Я был цепями, сковавшими их; и я это знал всем существом: четырех лет; и нес «вину», в которой был неповинен. Оба нежно любили меня: отец, тая экспрессию нежности, вцелился в меня ясностью формулы; мать затерзывала меня именно противоречивой экспрессией ласк и преследований, сменяющих друг друга безо всякого мотива; я дрожал и от ласки, зная ее эфемерность; и терпел гонения, зная, что они — напраслина; но должно сказать: не полезно четырехлетнему и переживать всю горечь напраслины, и быть объектом внедрения методов; менее всего переживать их сцены «из-за меня», дрожа, что они — разъедутся, что этот разъезд возможен каждую минуту; возможен и тогда, когда небо квартиры безоблачно; я привык к тому, чтобы безоблачность в полторы минуты превращалась в свирепые ураганы; каждый миг в моей психологии мог сместить все: не оставить камня на камне; а наша квартира переживалась мной миром; и я жил в ожидании конца мира с первых сознательных лет: и это ожидание угомонилось лишь после десятилетия.
Первые впечатления бытия: рубеж меж отцом и матерью; рубеж между мною и ими; и — кризис квартиры, вне которой мне в мире не было еще мира; так апокалиптической мистикой конца я был переполнен до всякого «Апокалипсиса»; она — эмпирика поданной мне жизни; впоследствии, уже семилетним, наслушавшись рассказов горничной о «светопредставлении», я всею душой откликнулся на «судную трубу»; я только и ждал: «вострубит» отец спором, воскликнет мать нервами; и — конец, конец всему! Критику, рассуждающему об «эсхатологических» моментах в моем творчестве, я подаю простую, наиобъяснимейшую тему: как ему невдомек, что тема конца — имманентна моему развитию; она навеяна темой другого конца: конца одной из профессорских квартирок, типичной все же, ибо в ней — конец быта, конец века.

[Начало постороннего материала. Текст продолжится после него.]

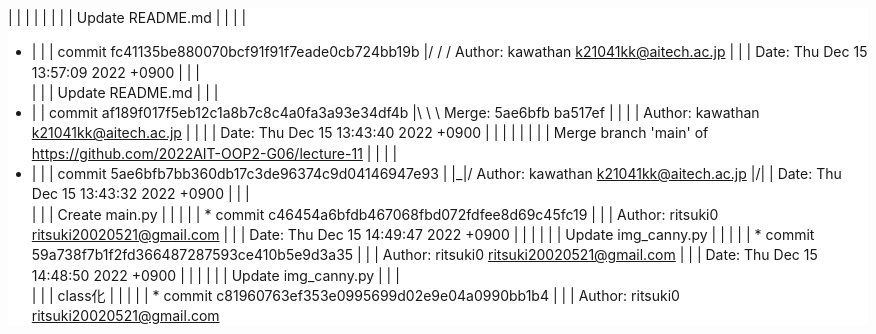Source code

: | | | | 
| | | |     Update README.md
| | | | 
* | | | commit fc41135be880070bcf91f91f7eade0cb724bb19b
|/ / /  Author: kawathan <k21041kk@aitech.ac.jp>
| | |   Date:   Thu Dec 15 13:57:09 2022 +0900
| | |   
| | |       Update README.md
| | |   
* | |   commit af189f017f5eb12c1a8b7c8c4a0fa3a93e34df4b
|\ \ \  Merge: 5ae6bfb ba517ef
| | | | Author: kawathan <k21041kk@aitech.ac.jp>
| | | | Date:   Thu Dec 15 13:43:40 2022 +0900
| | | | 
| | | |     Merge branch 'main' of https://github.com/2022AIT-OOP2-G06/lecture-11
| | | | 
* | | | commit 5ae6bfb7bb360db17c3de96374c9d04146947e93
| |_|/  Author: kawathan <k21041kk@aitech.ac.jp>
|/| |   Date:   Thu Dec 15 13:43:32 2022 +0900
| | |   
| | |       Create main.py
| | | 
| | * commit c46454a6bfdb467068fbd072fdfee8d69c45fc19
| | | Author: ritsuki0 <ritsuki20020521@gmail.com>
| | | Date:   Thu Dec 15 14:49:47 2022 +0900
| | | 
| | |     Update img_canny.py
| | | 
| | * commit 59a738f7b1f2fd366487287593ce410b5e9d3a35
| | | Author: ritsuki0 <ritsuki20020521@gmail.com>
| | | Date:   Thu Dec 15 14:48:50 2022 +0900
| | | 
| | |     Update img_canny.py
| | |     
| | |     class化
| | | 
| | * commit c81960763ef353e0995699d02e9e04a0990bb1b4
| | | Author: ritsuki0 <ritsuki20020521@gmail.com>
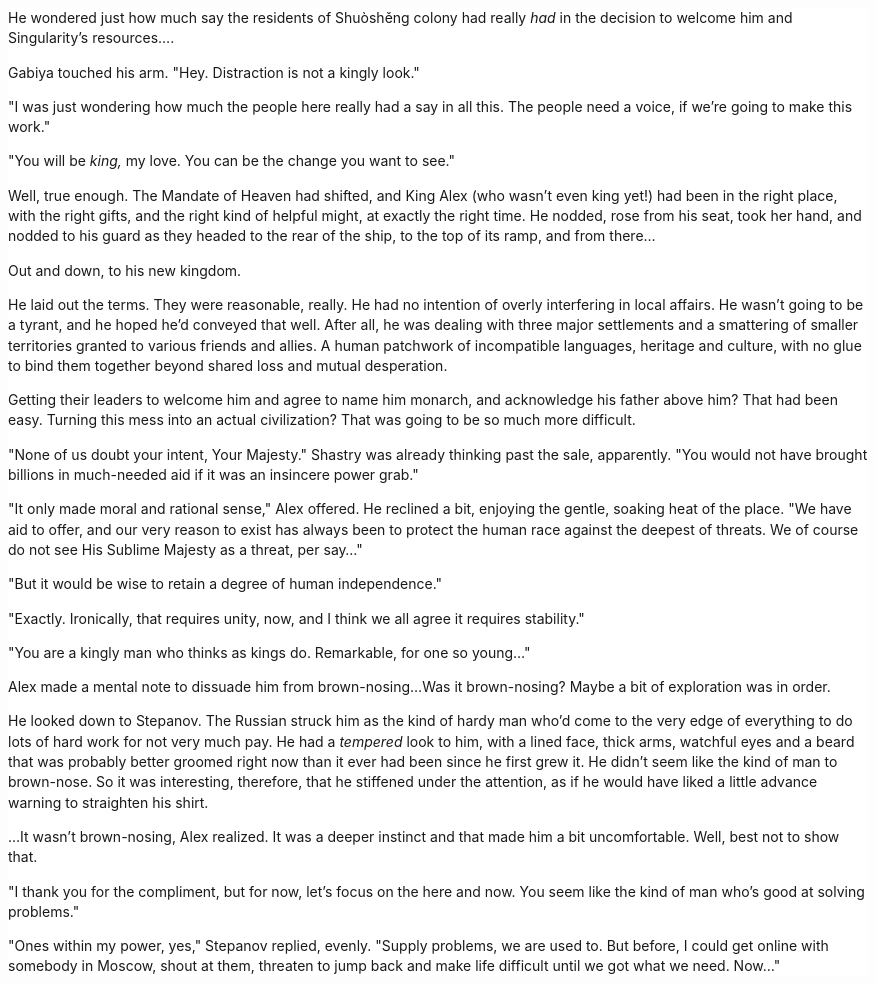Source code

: He wondered just how much say the residents of Shuòshěng colony had really *had* in the decision to welcome him and Singularity’s resources….

Gabiya touched his arm. "Hey. Distraction is not a kingly look."

"I was just wondering how much the people here really had a say in all this. The people need a voice, if we’re going to make this work."

"You will be *king,* my love. You can be the change you want to see."

Well, true enough. The Mandate of Heaven had shifted, and King Alex (who wasn’t even king yet!) had been in the right place, with the right gifts, and the right kind of helpful might, at exactly the right time. He nodded, rose from his seat, took her hand, and nodded to his guard as they headed to the rear of the ship, to the top of its ramp, and from there…

Out and down, to his new kingdom.

He laid out the terms. They were reasonable, really. He had no intention of overly interfering in local affairs. He wasn’t going to be a tyrant, and he hoped he’d conveyed that well. After all, he was dealing with three major settlements and a smattering of smaller territories granted to various friends and allies. A human patchwork of incompatible languages, heritage and culture, with no glue to bind them together beyond shared loss and mutual desperation.

Getting their leaders to welcome him and agree to name him monarch, and acknowledge his father above him? That had been easy. Turning this mess into an actual civilization? That was going to be so much more difficult.

"None of us doubt your intent, Your Majesty." Shastry was already thinking past the sale, apparently. "You would not have brought billions in much-needed aid if it was an insincere power grab."

"It only made moral and rational sense," Alex offered. He reclined a bit, enjoying the gentle, soaking heat of the place. "We have aid to offer, and our very reason to exist has always been to protect the human race against the deepest of threats. We of course do not see His Sublime Majesty as a threat, per say…"

"But it would be wise to retain a degree of human independence."

"Exactly. Ironically, that requires unity, now, and I think we all agree it requires stability."

"You are a kingly man who thinks as kings do. Remarkable, for one so young…"

Alex made a mental note to dissuade him from brown-nosing…Was it brown-nosing? Maybe a bit of exploration was in order.

He looked down to Stepanov. The Russian struck him as the kind of hardy man who’d come to the very edge of everything to do lots of hard work for not very much pay. He had a *tempered* look to him, with a lined face, thick arms, watchful eyes and a beard that was probably better groomed right now than it ever had been since he first grew it. He didn’t seem like the kind of man to brown-nose. So it was interesting, therefore, that he stiffened under the attention, as if he would have liked a little advance warning to straighten his shirt.

…It wasn’t brown-nosing, Alex realized. It was a deeper instinct and that made him a bit uncomfortable. Well, best not to show that.

"I thank you for the compliment, but for now, let’s focus on the here and now. You seem like the kind of man who’s good at solving problems."

"Ones within my power, yes," Stepanov replied, evenly. "Supply problems, we are used to. But before, I could get online with somebody in Moscow, shout at them, threaten to jump back and make life difficult until we got what we need. Now…"
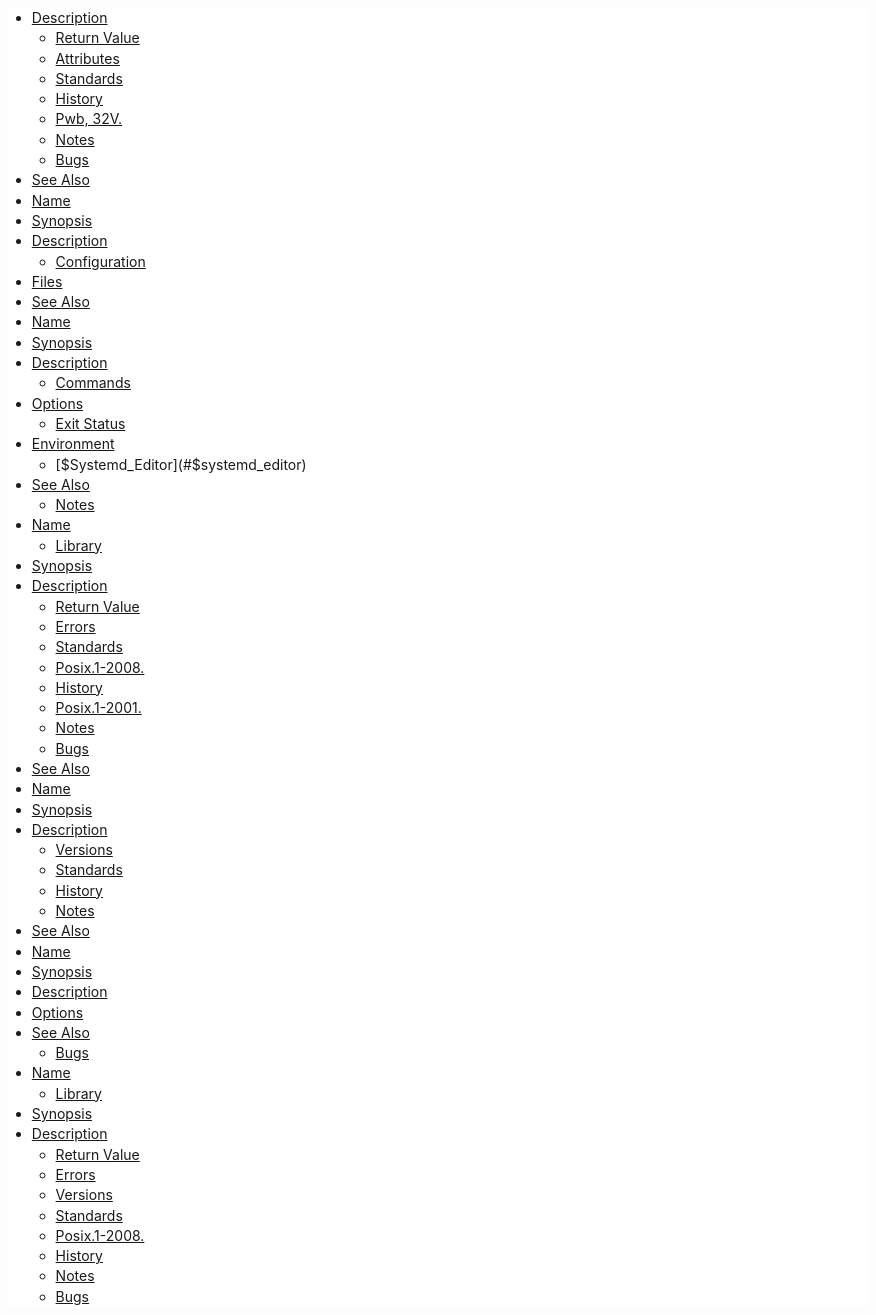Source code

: - [Description](#description)
  - [Return Value](#return-value)
  - [Attributes](#attributes)
  - [Standards](#standards)
  - [History](#history)
  - [Pwb, 32V.](#pwb,-32v.)
  - [Notes](#notes)
  - [Bugs](#bugs)
- [See Also](#see-also)
- [Name](#name)
- [Synopsis](#synopsis)
- [Description](#description)
  - [Configuration](#configuration)
- [Files](#files)
- [See Also](#see-also)
- [Name](#name)
- [Synopsis](#synopsis)
- [Description](#description)
  - [Commands](#commands)
- [Options](#options)
  - [Exit Status](#exit-status)
- [Environment](#environment)
  - [$Systemd_Editor](#$systemd_editor)
- [See Also](#see-also)
  - [Notes](#notes)
- [Name](#name)
  - [Library](#library)
- [Synopsis](#synopsis)
- [Description](#description)
  - [Return Value](#return-value)
  - [Errors](#errors)
  - [Standards](#standards)
  - [Posix.1-2008.](#posix.1-2008.)
  - [History](#history)
  - [Posix.1-2001.](#posix.1-2001.)
  - [Notes](#notes)
  - [Bugs](#bugs)
- [See Also](#see-also)
- [Name](#name)
- [Synopsis](#synopsis)
- [Description](#description)
  - [Versions](#versions)
  - [Standards](#standards)
  - [History](#history)
  - [Notes](#notes)
- [See Also](#see-also)
- [Name](#name)
- [Synopsis](#synopsis)
- [Description](#description)
- [Options](#options)
- [See Also](#see-also)
  - [Bugs](#bugs)
- [Name](#name)
  - [Library](#library)
- [Synopsis](#synopsis)
- [Description](#description)
  - [Return Value](#return-value)
  - [Errors](#errors)
  - [Versions](#versions)
  - [Standards](#standards)
  - [Posix.1-2008.](#posix.1-2008.)
  - [History](#history)
  - [Notes](#notes)
  - [Bugs](#bugs)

Мы наш «Апокалипсис» пережили на рубеже двух столетий.
В любви ко мне прогнанного от меня отца была горечь, был вечный страх; я нес эту горечь; и все-таки издали тянулся к отцу; в годах стабилизировались под контролем ревнивого ока матери прилично официальные отношения; но говорить мы разучились надолго: заговорили друг с другом впервые, лишь когда я стал сам себя сформировавшим взрослым.
Любовь матери была сильна, ревнива, жестока; она владела мной, своим «Котенком», своим зверенышем.
— Мой Кот, — так называла меня, — и что захочу, то с ним сделаю! Не хочу, чтобы вырос вторым математиком он; а уж растет лоб: лобан!
Вот первое, что узнал о себе: «уже лобан»: и переживал свой лоб как чудовищное преступление: чтоб скрыть его, отрастили мне кудри; и с шапкой волос я ходил гимназистом уже; для этого же нарядили в атласное платьице:
— У, девчонка! — дразнили мальчишки.
И — новое горе: отвергнут детьми я; кто станет с «девчонкой» играть?
Любовь родителей рано разрезала на две части.
— Что есть, Боренька, нумерация? — спрашивал отец, когда было мне пять лет.
— Как же, голубчик мой, опять не знаешь: ужасно-с! А как знать? Не смею знать.